從交通工具的窗戶看向外麵,映入眼簾的是閃爍著霓虹燈的高樓大廈。
霍克的臉上浮現一絲迷茫。
他的父親是工人,他的母親是工人,而他也是工人。
這樣的生活一成不變,每天吃著同樣的罐頭,睡在同樣狹窄的房間,從一台簡陋的全息儀中聽著國教牧師的宣講,或是看著無聊,消磨時間的視頻。
再過兩年,生育委員會將為他分配一個妻子,他們需要在兩年內生育一個孩子,否則將會被視為故意違抗帝國法律,將會被懲處,需要繳納更多的賦稅。
無法負擔的家庭,就將被驅逐到底層去,成為可憐的流浪者。
他的人生一眼就能望到頭了,每天上下班,獲取那剛剛足以維持生活的財富。
工人的報酬由機械神甫們進行過計算,確保他們餓不死,也攢不了錢,必須要時刻保持動力工作,才不會陷入沒飯吃的窮困。

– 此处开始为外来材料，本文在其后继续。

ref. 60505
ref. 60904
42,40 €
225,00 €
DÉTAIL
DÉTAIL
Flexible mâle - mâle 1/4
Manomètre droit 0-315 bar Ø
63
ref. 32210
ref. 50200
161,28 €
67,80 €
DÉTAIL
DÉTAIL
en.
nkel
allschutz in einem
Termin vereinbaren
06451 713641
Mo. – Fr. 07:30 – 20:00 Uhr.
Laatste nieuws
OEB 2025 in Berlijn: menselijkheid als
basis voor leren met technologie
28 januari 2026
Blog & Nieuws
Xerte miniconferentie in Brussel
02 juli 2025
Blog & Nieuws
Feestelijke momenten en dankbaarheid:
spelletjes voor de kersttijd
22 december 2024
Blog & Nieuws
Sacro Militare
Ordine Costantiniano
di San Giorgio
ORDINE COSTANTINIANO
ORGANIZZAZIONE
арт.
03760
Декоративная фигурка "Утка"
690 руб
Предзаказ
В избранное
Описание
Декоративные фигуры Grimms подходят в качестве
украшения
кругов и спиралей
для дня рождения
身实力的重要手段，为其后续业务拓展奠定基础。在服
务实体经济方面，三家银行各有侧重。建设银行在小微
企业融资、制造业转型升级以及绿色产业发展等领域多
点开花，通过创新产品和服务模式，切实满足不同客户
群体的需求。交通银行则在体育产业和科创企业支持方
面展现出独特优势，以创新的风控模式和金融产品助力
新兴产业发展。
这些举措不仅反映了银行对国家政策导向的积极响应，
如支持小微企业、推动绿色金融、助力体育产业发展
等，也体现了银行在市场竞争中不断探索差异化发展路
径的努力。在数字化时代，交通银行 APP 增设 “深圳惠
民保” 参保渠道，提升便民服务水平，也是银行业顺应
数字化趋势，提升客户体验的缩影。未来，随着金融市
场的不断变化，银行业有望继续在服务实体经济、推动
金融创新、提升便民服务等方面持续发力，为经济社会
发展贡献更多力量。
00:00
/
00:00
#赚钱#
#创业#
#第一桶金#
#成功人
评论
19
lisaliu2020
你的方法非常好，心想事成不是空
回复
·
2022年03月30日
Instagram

這樣的世界中,除非霍克願意去當一個流浪漢,否則,絕對沒有任何的改變。
“聽說帝皇的兒子醒了。”
前排傳來了討論聲,讓霍克下意識的集中精神去傾聽對方的話。
“醒了又跟我們有什麽關係??”
“說不定能改善我們的生活啊。”
“別做夢了,每個有權勢的人都是一樣的,他們才不會在意我們的死活,他們隻會把我們當成累贅和負擔。”